You are viewing a plain text version of this content. The canonical link for it is here.
Posted to dev@drill.apache.org by "Khurram Faraaz (JIRA)" <ji...@apache.org> on 2015/09/15 20:20:46 UTC

[jira] [Created] (DRILL-3783) Incorrect results : COUNT() over results returned by UNION ALL

Khurram Faraaz created DRILL-3783:
-------------------------------------

             Summary: Incorrect results : COUNT(<column-name>) over results returned by UNION ALL 
                 Key: DRILL-3783
                 URL: https://issues.apache.org/jira/browse/DRILL-3783
             Project: Apache Drill
          Issue Type: Bug
          Components: Execution - Relational Operators
    Affects Versions: 1.2.0
         Environment: 4 node cluster on CentOS
            Reporter: Khurram Faraaz
            Assignee: Sean Hsuan-Yi Chu
            Priority: Critical
             Fix For: 1.2.0


Count over results returned union all query, returns incorrect results.

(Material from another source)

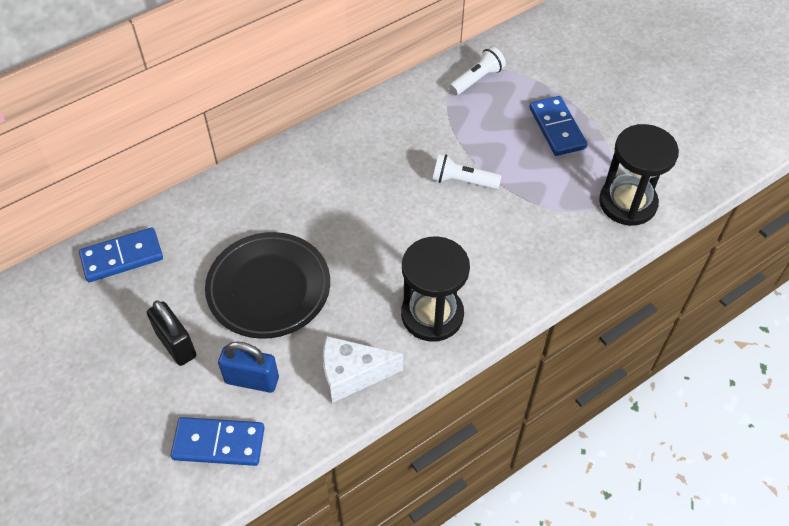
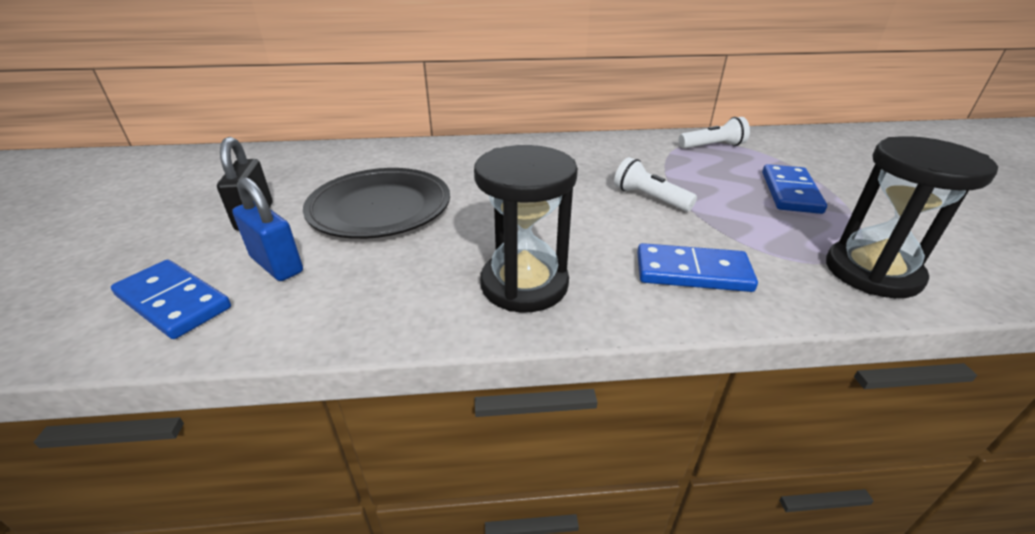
camera: 30 degrees right, 20 degrees down
blue domino [79,228,163,282] -> blue domino moved to [637,243,758,292]
white cheese [323,336,403,403] -> none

The below query returned an Exception (please se DRILL-2637) that JIRA was marked as fixed, however the query returns incorrect results. 

{code}
0: jdbc:drill:schema=dfs.tmp> select count(c1) from (select cast(columns[0] as int) c1 from `testWindow.csv`) union all (select cast(columns[0] as int) c2 from `testWindow.csv`);
+---------+
| EXPR$0  |
+---------+
| 11      |
| 100     |
| 10      |
| 2       |
| 50      |
| 55      |
| 67      |
| 113     |
| 119     |
| 89      |
| 57      |
| 61      |
+---------+
12 rows selected (0.753 seconds)
{code}

Results returned by the query on LHS and RHS of Union all operator are
{code}
0: jdbc:drill:schema=dfs.tmp> select cast(columns[0] as int) c1 from `testWindow.csv`;
+------+
|  c1  |
+------+
| 100  |
| 10   |
| 2    |
| 50   |
| 55   |
| 67   |
| 113  |
| 119  |
| 89   |
| 57   |
| 61   |
+------+
11 rows selected (0.197 seconds)
0: jdbc:drill:schema=dfs.tmp> select cast(columns[0] as int) c2 from `testWindow.csv`;
+------+
|  c2  |
+------+
| 100  |
| 10   |
| 2    |
| 50   |
| 55   |
| 67   |
| 113  |
| 119  |
| 89   |
| 57   |
| 61   |
+------+
11 rows selected (0.173 seconds)
{code}

Note that enclosing the queries within correct parentheses returns correct results. We do not want to return incorrect results to user when the parentheses are missing.
{code}
0: jdbc:drill:schema=dfs.tmp> select count(c1) from ((select cast(columns[0] as int) c1 from `testWindow.csv`) union all (select cast(columns[0] as int) c2 from `testWindow.csv`));
+---------+
| EXPR$0  |
+---------+
| 22      |
+---------+
1 row selected (0.234 seconds)
{code}



--
This message was sent by Atlassian JIRA
(v6.3.4#6332)